The NJ Supremes, holding (Link via Eugene Volokh) that “the election statutes should be liberally construed,” have proved they were up to the task. (Not surprisingly, liberals are very, very good at liberally construing.)
They have “construed” the statutory authorization (Link via Dave Kopel) to replace a candidate’s name on a ballot “[i]n the event of a vacancy, … which vacancy shall occur not later than the 51st day before the general election” in such a manner that the words “not later than the 51st day” don’t really mean “not later than the 51st day.” How did they manage that? By observing that the language “does not preclude the possibility of a vacancy occurring within fifty-one days of the general election.”
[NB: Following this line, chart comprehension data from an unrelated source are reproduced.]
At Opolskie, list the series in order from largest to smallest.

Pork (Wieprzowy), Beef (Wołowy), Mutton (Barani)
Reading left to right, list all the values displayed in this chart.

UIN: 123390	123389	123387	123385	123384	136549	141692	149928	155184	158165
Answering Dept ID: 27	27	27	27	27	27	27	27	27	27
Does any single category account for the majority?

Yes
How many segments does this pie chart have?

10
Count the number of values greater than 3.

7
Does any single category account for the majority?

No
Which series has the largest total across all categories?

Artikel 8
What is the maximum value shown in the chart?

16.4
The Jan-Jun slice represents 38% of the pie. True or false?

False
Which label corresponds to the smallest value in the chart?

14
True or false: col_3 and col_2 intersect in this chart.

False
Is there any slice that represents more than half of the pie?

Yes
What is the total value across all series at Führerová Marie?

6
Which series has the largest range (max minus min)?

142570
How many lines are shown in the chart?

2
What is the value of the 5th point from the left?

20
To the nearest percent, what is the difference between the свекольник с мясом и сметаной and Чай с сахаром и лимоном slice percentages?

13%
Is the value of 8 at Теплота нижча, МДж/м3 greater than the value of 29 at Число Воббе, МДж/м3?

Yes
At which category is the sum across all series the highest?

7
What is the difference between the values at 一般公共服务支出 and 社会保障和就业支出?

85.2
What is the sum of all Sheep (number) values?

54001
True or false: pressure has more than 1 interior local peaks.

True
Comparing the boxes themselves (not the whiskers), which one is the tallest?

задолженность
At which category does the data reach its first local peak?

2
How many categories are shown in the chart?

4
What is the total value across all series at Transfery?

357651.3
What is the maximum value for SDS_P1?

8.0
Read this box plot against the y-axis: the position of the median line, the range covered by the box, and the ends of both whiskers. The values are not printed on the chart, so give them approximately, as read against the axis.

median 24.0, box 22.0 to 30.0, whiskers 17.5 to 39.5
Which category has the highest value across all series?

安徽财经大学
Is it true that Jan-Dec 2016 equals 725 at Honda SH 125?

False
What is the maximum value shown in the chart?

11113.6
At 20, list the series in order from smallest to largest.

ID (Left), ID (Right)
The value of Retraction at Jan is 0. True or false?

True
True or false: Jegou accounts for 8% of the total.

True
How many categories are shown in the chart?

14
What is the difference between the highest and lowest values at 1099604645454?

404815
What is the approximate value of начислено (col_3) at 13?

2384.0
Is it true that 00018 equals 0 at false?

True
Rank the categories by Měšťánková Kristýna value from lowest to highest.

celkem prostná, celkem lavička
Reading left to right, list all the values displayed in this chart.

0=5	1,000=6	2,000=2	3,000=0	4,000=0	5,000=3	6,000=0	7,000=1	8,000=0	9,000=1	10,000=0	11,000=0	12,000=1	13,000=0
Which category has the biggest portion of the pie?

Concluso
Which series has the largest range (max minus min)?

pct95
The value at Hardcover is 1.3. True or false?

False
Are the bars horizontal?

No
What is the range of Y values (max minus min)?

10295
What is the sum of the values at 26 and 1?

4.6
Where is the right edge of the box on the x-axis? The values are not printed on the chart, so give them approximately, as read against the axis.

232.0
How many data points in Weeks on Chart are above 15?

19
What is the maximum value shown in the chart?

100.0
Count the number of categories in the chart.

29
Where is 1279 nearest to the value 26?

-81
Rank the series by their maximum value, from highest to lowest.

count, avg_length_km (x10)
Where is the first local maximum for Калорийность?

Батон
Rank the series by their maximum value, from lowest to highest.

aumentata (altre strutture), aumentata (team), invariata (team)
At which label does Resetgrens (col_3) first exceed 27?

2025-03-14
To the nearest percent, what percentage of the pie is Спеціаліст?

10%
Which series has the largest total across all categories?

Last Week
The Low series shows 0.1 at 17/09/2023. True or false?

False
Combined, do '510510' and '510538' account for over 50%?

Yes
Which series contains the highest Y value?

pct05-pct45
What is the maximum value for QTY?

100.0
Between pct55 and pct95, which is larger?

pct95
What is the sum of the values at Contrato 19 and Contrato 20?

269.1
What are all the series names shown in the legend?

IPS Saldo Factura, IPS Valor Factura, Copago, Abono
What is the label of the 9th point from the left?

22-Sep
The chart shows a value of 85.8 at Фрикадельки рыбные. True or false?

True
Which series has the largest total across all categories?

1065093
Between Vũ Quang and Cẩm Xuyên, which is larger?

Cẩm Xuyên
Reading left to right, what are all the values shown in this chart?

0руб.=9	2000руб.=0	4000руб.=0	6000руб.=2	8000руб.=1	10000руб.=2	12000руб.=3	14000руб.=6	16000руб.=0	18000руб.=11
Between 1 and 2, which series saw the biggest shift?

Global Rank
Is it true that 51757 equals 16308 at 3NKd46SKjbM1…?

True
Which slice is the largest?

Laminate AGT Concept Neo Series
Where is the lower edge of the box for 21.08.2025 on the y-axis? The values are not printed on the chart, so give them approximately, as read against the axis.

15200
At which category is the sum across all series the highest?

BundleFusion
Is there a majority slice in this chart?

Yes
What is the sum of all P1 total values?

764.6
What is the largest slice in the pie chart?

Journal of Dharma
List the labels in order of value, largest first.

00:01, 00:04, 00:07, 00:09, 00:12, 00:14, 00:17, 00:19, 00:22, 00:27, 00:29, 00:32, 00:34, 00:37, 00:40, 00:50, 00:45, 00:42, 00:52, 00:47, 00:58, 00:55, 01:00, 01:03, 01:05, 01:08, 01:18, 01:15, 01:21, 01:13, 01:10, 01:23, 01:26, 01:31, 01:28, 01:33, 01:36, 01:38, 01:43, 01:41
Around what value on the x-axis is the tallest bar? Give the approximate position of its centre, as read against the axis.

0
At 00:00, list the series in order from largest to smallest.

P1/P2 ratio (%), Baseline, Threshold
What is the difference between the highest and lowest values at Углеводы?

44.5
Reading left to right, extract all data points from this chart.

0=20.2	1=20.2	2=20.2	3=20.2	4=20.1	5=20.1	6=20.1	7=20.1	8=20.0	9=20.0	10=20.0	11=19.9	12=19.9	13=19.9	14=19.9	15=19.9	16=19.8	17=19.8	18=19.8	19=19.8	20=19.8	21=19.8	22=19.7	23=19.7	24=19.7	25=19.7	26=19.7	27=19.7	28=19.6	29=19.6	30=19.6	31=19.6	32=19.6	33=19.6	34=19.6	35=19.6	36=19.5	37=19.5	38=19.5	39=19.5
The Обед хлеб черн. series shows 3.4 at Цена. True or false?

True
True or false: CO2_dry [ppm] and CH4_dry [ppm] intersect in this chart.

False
True enough. All it did was say that you could fill the vacancy with another name if it occurred before the cut-off, which to most people means that you can’t if it comes later. But never mind.
My mother would have been right at home in the New Jersey Supreme Court. Local lore has it that one day she pulled up and parked right in front of a “No Parking” sign and was getting out of her car when a policeman walked up, shaking his head. “But officer,” she is said to have said, “it doesn’t say ‘positively.’”
UPDATE – And I thought that comment my mother is supposed to have made– “But officer, it didn’t say ‘positively’” — offered a humorous if telling take on the NJ Supremes’ decision. But with reality like this (Link via Howard Bashman), sarcasm hasn’t a chance:
Chief Justice Deborah Poritz observed that the 51-day rule for substituting a candidate appeared to be arbitrary. She added that other states had deadlines ranging from 30 days to a handful, noting that New York state’s statute says that failure to meet the deadline is a “fatal defect.”
“Our statute says nothing of the kind,” she said.